Select each line below that contains the string "Which", and treat uppercase and lowercase letters as different.
◆ ◆ ◆ ◆
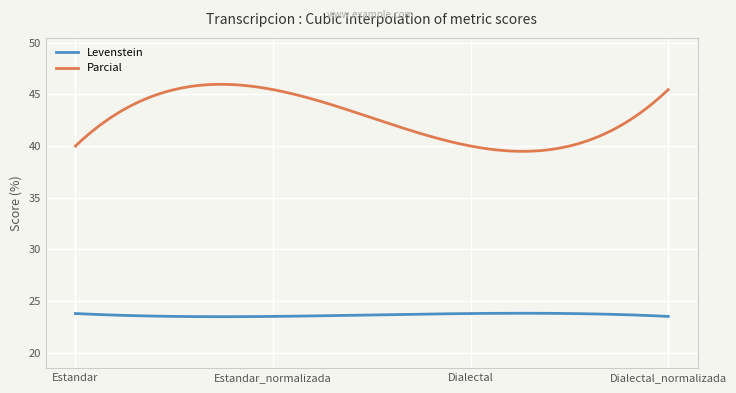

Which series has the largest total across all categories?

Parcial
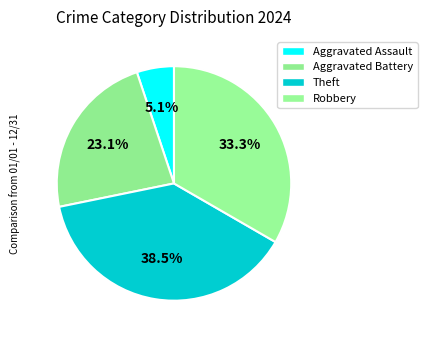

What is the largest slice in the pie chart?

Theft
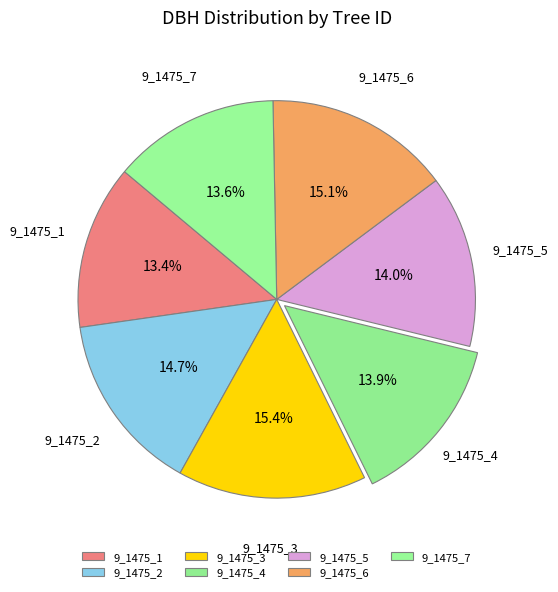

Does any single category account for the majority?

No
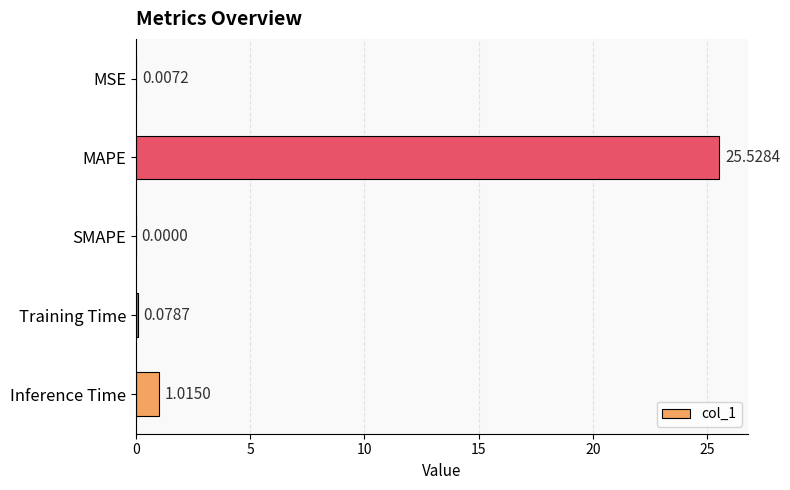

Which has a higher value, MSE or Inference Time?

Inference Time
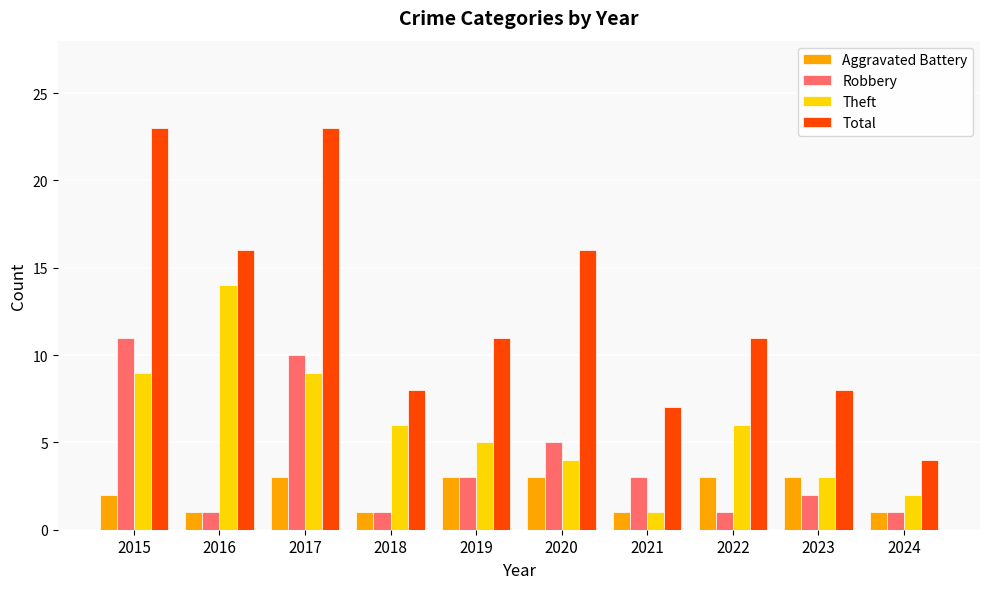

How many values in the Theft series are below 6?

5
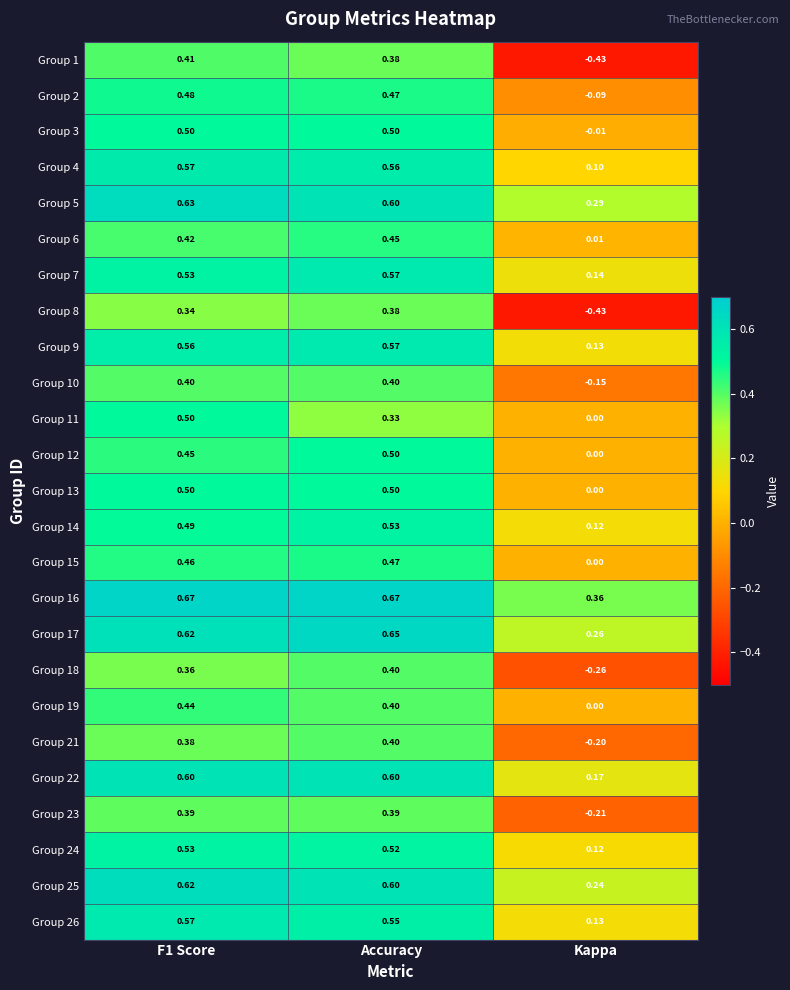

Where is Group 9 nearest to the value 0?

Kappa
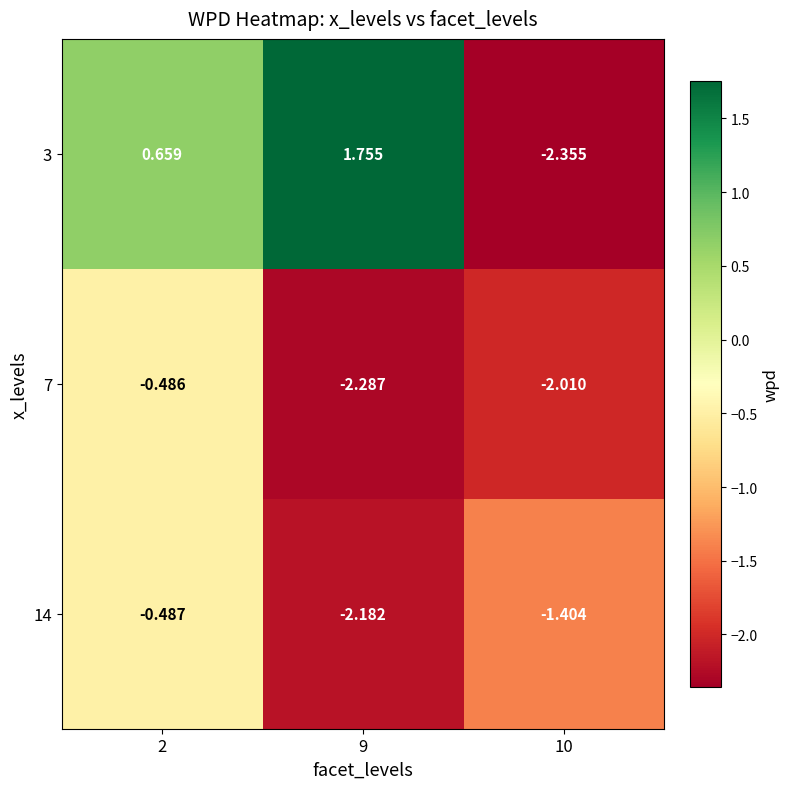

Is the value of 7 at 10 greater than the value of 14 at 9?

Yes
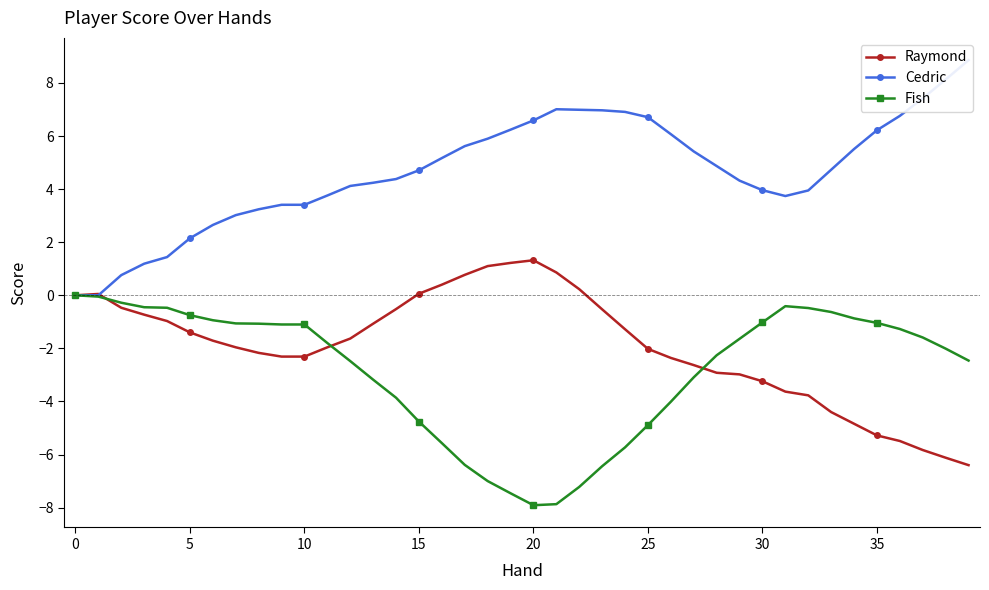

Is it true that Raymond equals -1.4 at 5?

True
◆ ◆ ◆ ◆
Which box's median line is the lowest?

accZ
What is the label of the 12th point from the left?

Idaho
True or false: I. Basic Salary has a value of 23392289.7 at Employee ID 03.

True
◆ ◆ ◆ ◆
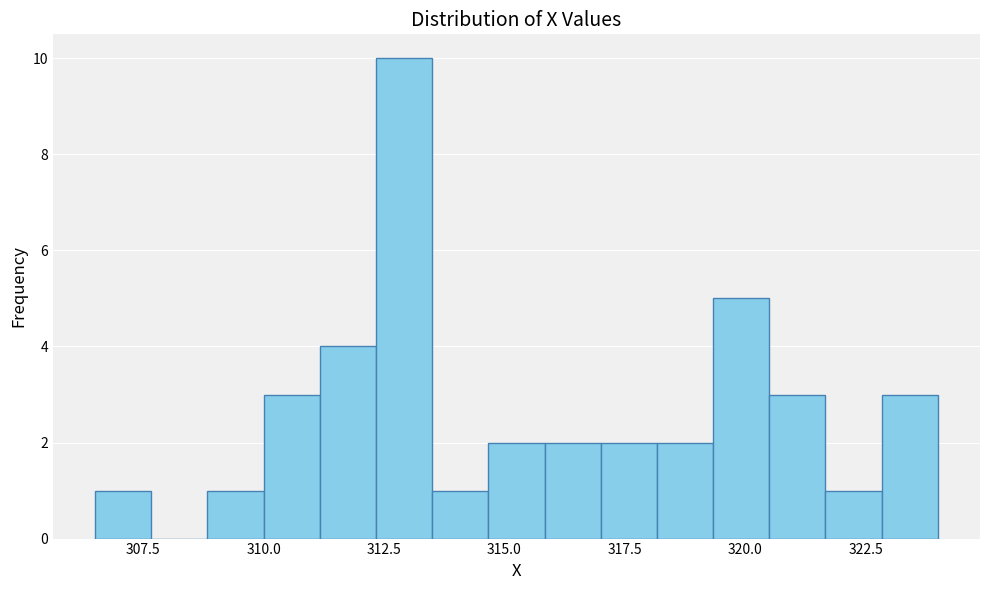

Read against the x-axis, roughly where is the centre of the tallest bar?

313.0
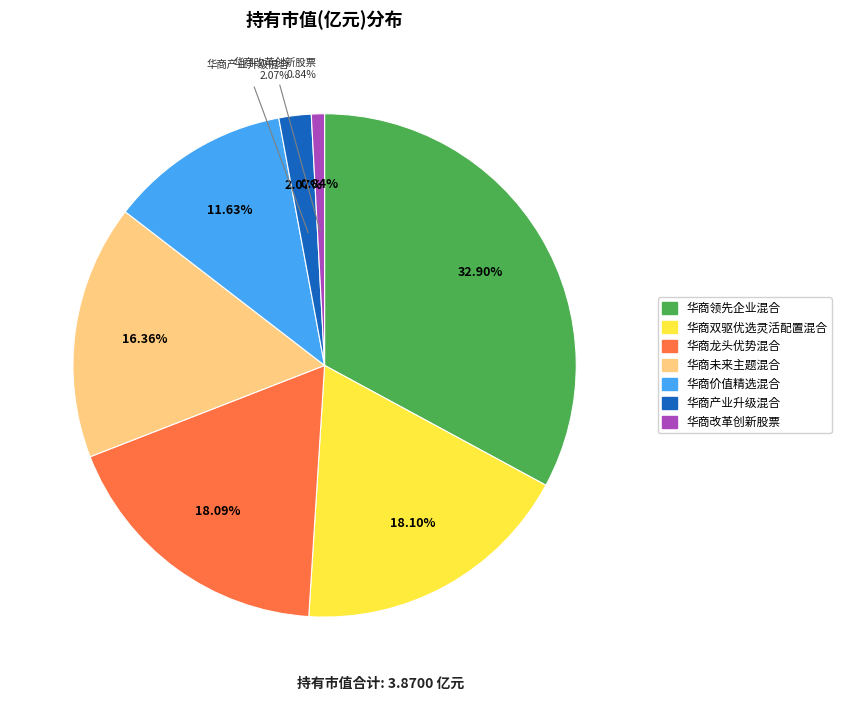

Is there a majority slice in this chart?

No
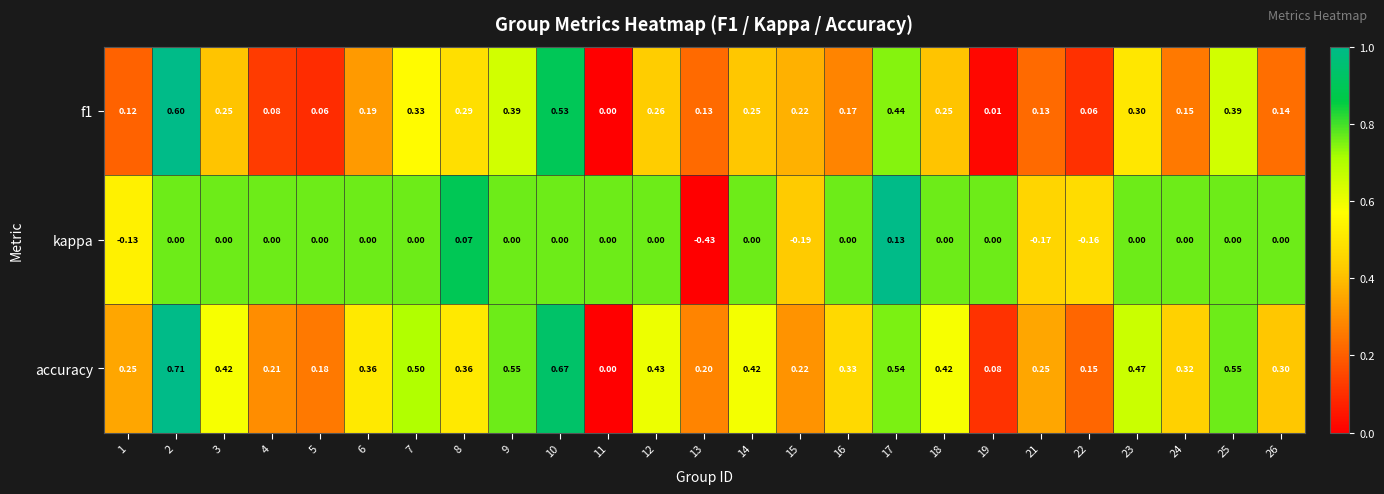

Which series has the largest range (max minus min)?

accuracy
◆ ◆ ◆ ◆
Problem solution ▸
Which series has the largest total across all categories?
Which has a higher value, MSE or Inference Time?
Which box's median line is the lowest?
Which series has the largest range (max minus min)?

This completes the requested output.